The number of people in jail who couldn't afford low bail amounts has also declined, according to the judiciary report. In 2018, the number of people who couldn't pay $2,500 decreased to 4.6%, and then went down to 2.4% in 2019. In 2020, it was 0.2%, or a total of 14 people. Meanwhile, the court appearance rate has hovered around 90% in 2017, 2018 and 2019.

"Any time I hear someone say [eliminating] cash bail means a person's going to walk free — it's just not true," Sims, the state senator, said. "What is true is taking cash bail out of the equation means that you're not stripping wealth from individuals, and we are not violating a fundamental constitutional right — which is you are innocent until proven guilty."

Judge Hull, who was a prosecutor for 15 years, said he agrees people should not be jailed because they can't afford bail for low-level nonviolent offenses "when you know they're going to appear, and they're not a threat to public safety."

And not having a cash bail system could be more effective in holding the most violent offenders, he said, recalling a case where someone charged with murder was able to walk free after bail was set at $3 million because his family was able to post $300,000.

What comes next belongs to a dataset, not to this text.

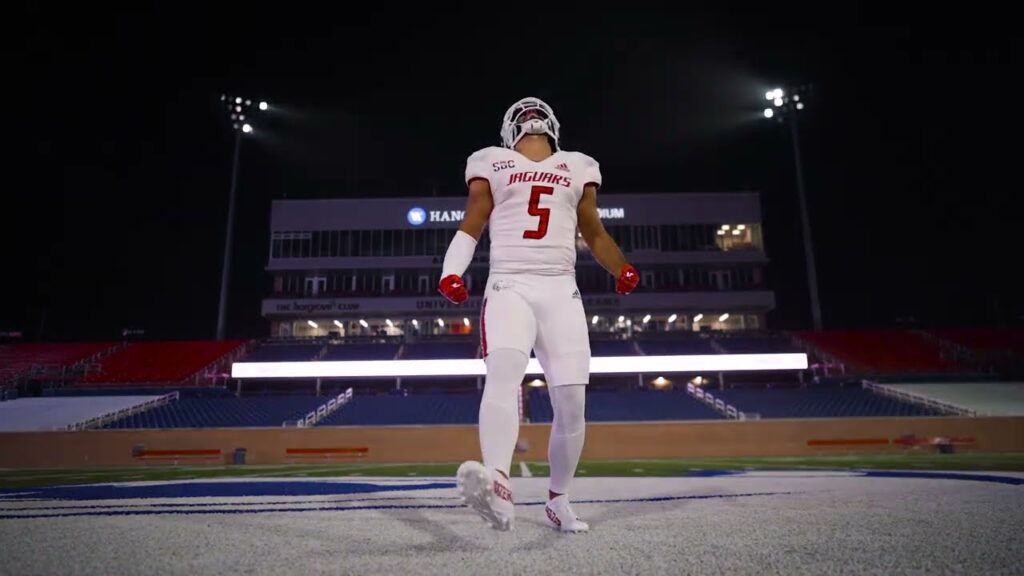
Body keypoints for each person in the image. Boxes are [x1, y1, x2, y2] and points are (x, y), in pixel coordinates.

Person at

"So in a situation like that, this law is great because if a judge finds that he should be detained, no matter how much money he has, he can't walk out the door," Judge Hull said.

And other states will pay attention to what happens in Illinois, according to Rahman.

"Really, what Illinois is a test of is, 'Is this the new direction? Is this the final frontier of no more money bail? Have we actually hit it, and can we keep moving forward?'" she said.